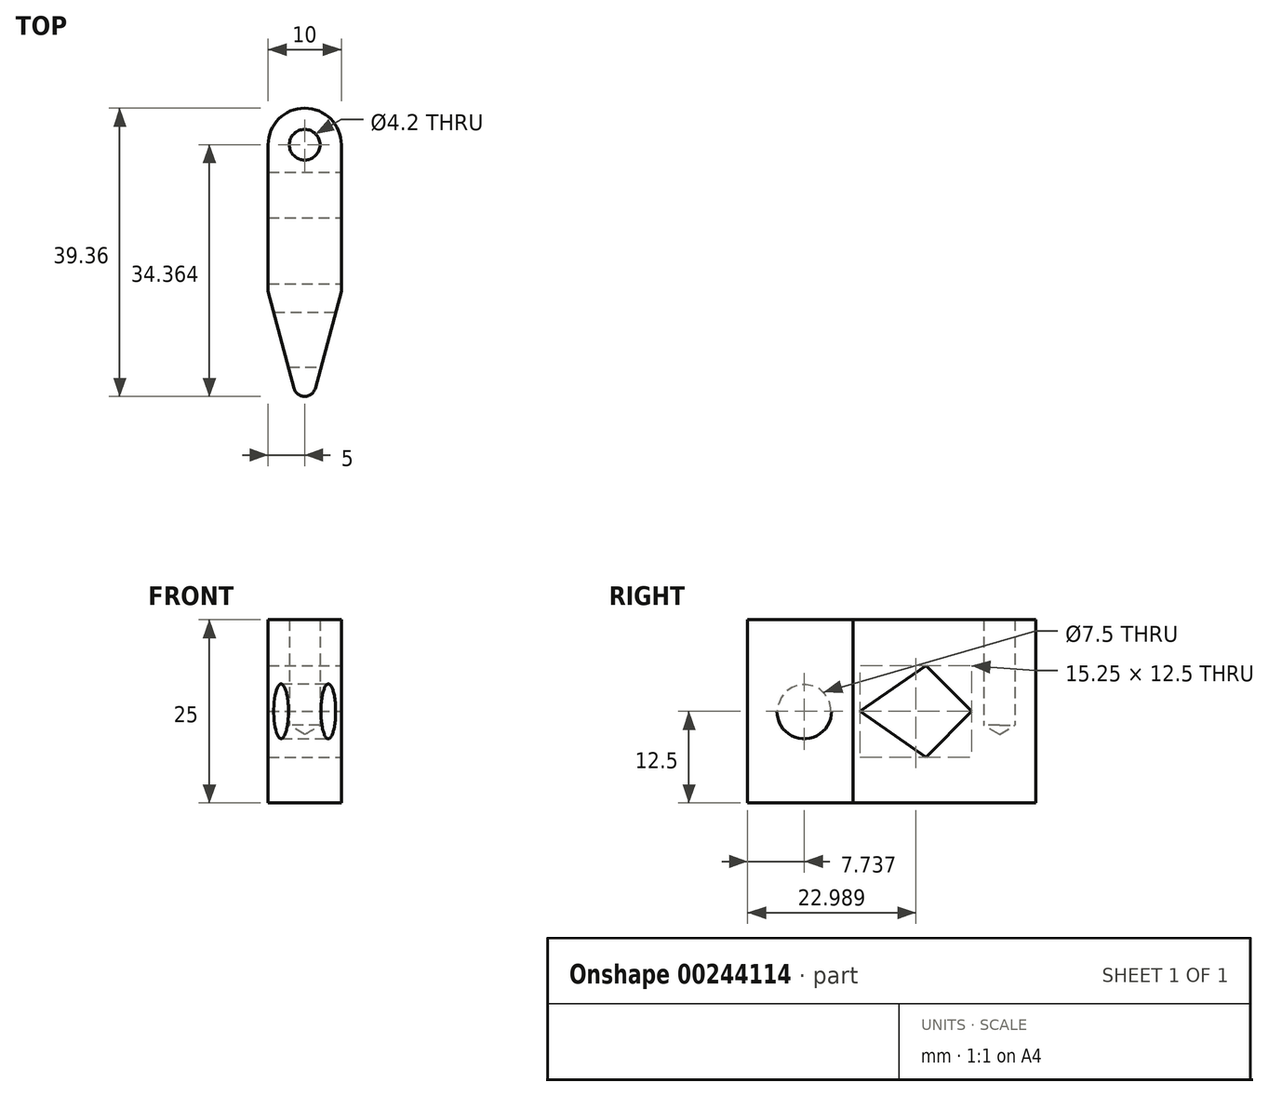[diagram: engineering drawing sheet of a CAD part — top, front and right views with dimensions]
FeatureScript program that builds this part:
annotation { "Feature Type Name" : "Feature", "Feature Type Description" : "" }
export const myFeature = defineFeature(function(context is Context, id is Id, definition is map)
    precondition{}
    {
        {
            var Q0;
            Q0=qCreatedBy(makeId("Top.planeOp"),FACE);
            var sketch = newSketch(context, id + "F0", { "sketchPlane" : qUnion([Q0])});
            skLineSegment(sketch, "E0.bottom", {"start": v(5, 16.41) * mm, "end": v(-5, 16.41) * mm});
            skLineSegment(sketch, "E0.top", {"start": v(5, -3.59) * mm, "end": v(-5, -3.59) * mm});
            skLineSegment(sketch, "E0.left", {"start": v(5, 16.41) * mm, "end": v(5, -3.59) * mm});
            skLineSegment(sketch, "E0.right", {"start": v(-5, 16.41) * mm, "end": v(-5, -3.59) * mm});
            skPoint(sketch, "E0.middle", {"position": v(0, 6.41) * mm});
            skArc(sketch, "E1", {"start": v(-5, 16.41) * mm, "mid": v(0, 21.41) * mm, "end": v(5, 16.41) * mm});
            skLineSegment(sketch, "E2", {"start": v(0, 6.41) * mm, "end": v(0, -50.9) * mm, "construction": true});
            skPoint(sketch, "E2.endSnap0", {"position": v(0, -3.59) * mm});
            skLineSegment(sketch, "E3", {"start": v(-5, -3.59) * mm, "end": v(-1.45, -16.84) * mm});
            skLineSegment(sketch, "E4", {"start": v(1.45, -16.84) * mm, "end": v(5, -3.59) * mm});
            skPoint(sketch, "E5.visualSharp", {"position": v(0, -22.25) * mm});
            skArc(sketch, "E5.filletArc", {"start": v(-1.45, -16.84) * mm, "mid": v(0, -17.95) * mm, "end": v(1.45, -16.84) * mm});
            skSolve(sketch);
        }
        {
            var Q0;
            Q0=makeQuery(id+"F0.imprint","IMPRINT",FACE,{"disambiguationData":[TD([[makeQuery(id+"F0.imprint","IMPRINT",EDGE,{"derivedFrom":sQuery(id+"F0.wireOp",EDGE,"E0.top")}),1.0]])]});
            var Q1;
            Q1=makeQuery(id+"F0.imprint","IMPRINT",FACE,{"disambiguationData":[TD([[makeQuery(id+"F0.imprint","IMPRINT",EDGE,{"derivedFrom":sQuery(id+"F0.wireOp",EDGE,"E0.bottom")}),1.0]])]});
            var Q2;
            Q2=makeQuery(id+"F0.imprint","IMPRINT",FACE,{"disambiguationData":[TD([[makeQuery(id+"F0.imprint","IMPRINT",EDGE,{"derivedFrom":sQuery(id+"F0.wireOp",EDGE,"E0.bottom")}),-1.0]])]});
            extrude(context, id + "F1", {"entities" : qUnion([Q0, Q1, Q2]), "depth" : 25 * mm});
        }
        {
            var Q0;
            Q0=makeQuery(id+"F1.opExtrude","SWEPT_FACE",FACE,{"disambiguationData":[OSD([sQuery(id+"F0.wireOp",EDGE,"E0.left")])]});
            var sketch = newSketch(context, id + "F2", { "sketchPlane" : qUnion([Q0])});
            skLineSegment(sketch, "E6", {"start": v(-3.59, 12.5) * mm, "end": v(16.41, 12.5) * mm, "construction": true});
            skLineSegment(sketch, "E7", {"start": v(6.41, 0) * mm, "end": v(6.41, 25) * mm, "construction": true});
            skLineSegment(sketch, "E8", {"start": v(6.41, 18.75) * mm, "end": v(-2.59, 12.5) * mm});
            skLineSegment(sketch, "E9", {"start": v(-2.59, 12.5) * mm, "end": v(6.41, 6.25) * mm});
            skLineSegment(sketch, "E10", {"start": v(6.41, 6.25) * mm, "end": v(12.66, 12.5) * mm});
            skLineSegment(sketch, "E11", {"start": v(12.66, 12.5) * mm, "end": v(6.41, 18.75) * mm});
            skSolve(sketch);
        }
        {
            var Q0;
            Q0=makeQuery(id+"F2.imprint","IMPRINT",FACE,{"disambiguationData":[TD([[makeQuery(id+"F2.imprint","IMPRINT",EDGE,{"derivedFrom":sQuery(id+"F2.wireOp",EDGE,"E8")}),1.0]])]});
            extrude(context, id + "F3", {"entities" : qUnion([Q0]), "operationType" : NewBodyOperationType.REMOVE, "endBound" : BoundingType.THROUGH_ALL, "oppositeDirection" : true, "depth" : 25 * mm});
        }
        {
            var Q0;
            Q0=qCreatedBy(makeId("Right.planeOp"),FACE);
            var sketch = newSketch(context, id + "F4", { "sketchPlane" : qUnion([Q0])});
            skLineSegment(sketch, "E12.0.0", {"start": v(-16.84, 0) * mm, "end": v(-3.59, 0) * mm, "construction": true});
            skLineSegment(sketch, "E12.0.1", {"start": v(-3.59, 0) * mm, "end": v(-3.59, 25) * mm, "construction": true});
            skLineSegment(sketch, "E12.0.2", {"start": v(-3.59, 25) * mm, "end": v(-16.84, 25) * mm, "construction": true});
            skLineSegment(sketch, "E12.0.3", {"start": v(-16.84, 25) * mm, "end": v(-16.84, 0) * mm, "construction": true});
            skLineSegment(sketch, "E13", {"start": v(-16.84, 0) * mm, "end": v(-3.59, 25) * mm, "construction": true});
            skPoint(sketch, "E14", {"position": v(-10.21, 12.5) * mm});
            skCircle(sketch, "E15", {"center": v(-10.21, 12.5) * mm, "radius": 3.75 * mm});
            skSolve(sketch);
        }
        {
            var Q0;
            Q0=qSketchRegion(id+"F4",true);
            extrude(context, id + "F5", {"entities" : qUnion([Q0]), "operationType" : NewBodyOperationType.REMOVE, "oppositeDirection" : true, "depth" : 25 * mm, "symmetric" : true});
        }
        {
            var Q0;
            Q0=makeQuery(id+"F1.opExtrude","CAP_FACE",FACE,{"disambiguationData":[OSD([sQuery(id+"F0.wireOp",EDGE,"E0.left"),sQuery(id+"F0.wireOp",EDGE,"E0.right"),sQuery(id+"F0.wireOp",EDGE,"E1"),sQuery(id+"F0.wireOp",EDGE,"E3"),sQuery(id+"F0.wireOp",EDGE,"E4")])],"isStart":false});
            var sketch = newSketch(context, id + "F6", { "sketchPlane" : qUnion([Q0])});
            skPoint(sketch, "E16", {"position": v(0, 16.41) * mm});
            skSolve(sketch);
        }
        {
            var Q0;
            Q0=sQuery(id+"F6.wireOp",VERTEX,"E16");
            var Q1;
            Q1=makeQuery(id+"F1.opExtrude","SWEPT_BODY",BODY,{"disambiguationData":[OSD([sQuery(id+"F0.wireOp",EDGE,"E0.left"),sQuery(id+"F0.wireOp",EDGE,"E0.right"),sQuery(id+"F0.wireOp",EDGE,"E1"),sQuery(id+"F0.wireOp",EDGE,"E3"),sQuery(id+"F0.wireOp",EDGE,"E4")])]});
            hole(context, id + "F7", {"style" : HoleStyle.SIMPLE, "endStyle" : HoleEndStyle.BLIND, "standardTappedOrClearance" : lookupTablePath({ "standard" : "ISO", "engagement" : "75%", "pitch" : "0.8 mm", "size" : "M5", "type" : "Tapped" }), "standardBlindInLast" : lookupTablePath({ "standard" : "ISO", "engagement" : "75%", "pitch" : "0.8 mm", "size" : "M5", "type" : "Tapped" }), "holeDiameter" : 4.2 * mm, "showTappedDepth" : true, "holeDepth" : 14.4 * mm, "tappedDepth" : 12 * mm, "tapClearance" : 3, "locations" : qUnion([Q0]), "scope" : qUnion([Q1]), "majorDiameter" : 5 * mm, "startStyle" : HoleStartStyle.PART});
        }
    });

...

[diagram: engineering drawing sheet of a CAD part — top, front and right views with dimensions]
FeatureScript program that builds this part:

Work to complete - Gather every line of the records that contains the string "REMOVE" and copy each one in full.

Exercise result -
            extrude(context, id + "F3", {"entities" : qUnion([Q0]), "operationType" : NewBodyOperationType.REMOVE, "endBound" : BoundingType.THROUGH_ALL, "oppositeDirection" : true, "depth" : 25 * mm});
            extrude(context, id + "F5", {"entities" : qUnion([Q0]), "operationType" : NewBodyOperationType.REMOVE, "oppositeDirection" : true, "depth" : 25 * mm, "symmetric" : true});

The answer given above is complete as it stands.